Difficult Fruit by Lauren K. Alleyne

by Shivanee Ramlochan, Paper Based Blogger

Welcome to the 2015 Paper Based Advent Book Blog! The poems in our Day Nineteen selection brim and burst with a life that’s as curious about its next conquests as it is careful in the cataloguing of its girlhood, scraped-knee woes: Lauren K. Alleyne’s Difficult Fruit.

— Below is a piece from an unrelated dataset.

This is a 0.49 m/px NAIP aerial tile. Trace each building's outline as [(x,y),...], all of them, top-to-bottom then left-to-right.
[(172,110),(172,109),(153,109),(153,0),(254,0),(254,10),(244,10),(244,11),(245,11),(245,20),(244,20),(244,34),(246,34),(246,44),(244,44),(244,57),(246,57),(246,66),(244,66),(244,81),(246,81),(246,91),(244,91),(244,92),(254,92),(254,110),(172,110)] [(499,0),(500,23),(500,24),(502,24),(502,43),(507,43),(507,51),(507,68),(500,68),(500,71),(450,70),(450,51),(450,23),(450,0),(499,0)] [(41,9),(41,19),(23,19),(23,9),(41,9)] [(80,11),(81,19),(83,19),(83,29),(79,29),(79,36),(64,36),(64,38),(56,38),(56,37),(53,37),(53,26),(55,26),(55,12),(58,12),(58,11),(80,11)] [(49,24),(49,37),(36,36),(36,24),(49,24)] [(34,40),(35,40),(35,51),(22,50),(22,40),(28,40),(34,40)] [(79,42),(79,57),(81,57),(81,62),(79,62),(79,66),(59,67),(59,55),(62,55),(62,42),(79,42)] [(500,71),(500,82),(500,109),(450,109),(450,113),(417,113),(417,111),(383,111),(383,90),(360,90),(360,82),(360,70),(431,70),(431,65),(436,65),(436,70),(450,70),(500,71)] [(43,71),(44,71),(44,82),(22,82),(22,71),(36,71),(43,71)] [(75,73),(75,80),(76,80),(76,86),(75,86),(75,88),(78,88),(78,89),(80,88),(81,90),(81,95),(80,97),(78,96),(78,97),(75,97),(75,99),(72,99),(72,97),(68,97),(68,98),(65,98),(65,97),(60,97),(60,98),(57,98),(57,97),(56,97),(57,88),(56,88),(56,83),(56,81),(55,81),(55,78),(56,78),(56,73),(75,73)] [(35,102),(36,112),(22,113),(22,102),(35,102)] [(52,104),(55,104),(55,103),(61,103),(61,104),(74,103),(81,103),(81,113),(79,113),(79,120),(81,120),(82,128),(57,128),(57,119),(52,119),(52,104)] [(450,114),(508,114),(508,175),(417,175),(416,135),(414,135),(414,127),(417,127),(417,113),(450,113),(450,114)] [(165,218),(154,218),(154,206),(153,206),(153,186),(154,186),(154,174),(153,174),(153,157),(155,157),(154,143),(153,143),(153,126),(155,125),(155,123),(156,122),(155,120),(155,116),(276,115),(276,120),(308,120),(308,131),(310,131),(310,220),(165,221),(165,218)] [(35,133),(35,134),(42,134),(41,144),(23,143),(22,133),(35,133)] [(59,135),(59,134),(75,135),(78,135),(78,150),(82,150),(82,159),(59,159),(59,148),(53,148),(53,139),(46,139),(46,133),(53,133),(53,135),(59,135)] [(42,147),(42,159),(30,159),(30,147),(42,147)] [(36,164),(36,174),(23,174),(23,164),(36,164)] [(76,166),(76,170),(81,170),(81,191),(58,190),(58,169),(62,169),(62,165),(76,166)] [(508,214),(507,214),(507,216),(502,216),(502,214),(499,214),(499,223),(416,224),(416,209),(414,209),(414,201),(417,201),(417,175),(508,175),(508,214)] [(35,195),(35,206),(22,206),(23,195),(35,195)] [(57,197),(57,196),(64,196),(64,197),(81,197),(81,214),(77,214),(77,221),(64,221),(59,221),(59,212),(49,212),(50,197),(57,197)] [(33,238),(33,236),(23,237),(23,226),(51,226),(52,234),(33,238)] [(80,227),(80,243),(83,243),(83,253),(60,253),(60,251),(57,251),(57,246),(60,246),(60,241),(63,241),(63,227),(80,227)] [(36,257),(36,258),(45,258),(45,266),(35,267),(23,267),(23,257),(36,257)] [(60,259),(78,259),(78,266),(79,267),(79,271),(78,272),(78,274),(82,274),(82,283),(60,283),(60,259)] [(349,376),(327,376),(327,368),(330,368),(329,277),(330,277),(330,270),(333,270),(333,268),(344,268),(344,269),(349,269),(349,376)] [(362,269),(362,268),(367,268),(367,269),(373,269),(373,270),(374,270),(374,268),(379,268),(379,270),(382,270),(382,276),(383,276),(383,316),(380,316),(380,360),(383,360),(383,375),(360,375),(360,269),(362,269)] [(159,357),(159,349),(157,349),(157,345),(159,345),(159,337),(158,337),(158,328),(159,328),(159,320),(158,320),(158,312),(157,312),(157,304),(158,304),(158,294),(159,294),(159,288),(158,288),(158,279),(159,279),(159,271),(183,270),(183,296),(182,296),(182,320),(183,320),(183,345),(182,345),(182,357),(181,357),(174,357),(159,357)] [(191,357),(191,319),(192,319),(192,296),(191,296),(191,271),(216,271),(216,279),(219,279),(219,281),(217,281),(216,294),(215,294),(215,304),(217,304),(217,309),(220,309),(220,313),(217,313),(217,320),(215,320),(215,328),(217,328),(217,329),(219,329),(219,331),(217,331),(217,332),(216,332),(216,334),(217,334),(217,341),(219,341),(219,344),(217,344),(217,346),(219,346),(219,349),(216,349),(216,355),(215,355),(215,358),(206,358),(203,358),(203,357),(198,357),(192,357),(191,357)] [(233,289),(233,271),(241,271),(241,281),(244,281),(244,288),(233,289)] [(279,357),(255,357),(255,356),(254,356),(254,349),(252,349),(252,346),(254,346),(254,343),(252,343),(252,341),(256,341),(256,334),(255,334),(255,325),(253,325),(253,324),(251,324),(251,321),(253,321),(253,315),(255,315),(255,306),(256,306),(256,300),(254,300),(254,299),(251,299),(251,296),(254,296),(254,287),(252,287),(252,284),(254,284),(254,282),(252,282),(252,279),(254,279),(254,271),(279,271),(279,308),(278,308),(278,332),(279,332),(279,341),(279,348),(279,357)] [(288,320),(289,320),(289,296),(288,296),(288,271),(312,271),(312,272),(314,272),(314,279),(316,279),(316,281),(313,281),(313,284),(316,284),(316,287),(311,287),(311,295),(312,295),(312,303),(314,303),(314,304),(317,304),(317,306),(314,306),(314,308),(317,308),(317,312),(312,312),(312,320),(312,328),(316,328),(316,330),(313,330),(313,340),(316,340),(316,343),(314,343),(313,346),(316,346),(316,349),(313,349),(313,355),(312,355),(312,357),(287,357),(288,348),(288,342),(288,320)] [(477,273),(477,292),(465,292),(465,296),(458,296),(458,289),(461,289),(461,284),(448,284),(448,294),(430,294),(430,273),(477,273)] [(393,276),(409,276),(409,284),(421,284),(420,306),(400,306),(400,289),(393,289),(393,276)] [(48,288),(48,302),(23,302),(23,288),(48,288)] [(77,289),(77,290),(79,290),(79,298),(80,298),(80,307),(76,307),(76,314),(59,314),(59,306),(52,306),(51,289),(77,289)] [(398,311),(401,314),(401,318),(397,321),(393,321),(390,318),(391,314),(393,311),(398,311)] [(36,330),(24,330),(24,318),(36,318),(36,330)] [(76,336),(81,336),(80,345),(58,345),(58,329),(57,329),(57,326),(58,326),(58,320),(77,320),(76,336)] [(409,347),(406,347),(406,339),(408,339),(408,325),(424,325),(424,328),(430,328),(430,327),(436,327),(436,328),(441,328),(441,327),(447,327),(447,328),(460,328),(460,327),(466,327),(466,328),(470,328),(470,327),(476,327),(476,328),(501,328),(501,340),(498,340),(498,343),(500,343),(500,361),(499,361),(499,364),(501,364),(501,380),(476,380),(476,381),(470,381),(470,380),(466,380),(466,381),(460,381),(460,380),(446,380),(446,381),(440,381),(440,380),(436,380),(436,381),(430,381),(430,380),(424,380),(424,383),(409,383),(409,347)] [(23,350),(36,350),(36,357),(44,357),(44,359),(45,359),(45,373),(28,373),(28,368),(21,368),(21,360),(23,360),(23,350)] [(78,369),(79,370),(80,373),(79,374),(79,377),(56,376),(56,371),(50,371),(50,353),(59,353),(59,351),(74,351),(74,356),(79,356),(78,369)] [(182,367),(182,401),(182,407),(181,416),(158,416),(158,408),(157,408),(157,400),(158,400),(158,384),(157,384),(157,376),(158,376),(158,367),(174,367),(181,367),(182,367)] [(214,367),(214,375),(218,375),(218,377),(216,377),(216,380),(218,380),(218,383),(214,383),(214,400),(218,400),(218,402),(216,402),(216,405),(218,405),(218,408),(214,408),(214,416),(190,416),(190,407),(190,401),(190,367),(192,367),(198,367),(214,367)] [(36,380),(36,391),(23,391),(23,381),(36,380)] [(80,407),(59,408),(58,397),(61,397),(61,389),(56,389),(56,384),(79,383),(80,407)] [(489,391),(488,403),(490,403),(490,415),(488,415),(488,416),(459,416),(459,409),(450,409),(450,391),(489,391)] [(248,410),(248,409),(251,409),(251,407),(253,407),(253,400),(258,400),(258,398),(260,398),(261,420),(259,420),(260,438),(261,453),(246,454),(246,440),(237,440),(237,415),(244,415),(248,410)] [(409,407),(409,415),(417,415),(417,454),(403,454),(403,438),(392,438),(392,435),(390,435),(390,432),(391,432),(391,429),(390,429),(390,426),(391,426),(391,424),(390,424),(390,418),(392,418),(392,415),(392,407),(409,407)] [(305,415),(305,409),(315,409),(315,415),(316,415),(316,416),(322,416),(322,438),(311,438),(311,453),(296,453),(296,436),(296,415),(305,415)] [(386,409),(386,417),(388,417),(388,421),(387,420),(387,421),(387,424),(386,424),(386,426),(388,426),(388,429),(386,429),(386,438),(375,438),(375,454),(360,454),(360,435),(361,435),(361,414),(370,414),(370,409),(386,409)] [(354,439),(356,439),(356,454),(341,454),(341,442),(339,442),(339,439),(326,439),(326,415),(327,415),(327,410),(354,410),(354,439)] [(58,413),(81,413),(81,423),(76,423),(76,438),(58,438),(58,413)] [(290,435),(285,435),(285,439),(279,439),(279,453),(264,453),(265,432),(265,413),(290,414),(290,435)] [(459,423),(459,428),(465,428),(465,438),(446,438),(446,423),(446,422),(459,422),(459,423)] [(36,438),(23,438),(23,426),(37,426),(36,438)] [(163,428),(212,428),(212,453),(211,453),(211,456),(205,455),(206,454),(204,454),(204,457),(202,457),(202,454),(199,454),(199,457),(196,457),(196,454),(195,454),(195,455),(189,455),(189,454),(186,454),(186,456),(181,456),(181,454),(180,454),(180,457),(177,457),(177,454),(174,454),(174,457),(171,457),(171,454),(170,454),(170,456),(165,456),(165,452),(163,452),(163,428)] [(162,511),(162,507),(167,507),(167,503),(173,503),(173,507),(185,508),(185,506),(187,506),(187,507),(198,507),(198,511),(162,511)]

There is no one, conclusive way to map womanhood in the world’s fraught and scar-leavened sphere, but Alleyne’s verses strip their gloves off, plunging lyrical, sensual wrists deep into the business of navigating space as black, female, both bold and wary. Refusing to shy away from the horrors of trauma, the poetess’ subject is woman’s body, woman’s heart: her canvas is a map made for intrepid explorers — for readers who understand that so much of the daily fight is in the reclamation of small, earthen victories. Bravery manifests in the footsteps of a woman who reassembles her life in the aftermath of a rape, and a no less imperative fortitude, differently marshalled, resides in the triumph of a narrator, exulting in her body’s amplitude:

“In my dreams I am free of you –
I wear bikinis, do back flips, touch my toes;
but then I wake up wanting
to cram the world into my mouth
and let it fill you to bursting.
O, proud belly, you are the life-basket,
bearer of the thousand possible births.”
(from “Ode to the Belly”)

Trading from a full basket of free verse and conventionally metred forms, this first collection speaks candidly and courageously about endurance in courtrooms, cloisters and beneath cavernous skies. The accusers in these poems are a powder-wigged prosecution, rigging charges against hooded youths, or the indifferent and empyrean cosmos, staring down at each of us on our least defended, existential nights. Alleyne’s defense is vigorous, exultant living in the face of every despair.

We recommend it for: poetry devotees of Loretta Collins Klobah, Sharon Olds and Nikky Finney; fans of fiercely feminist verse that navigates both Trinidadian and international space; defenders of the downtrodden, social activists and freedom fighters of every stripe.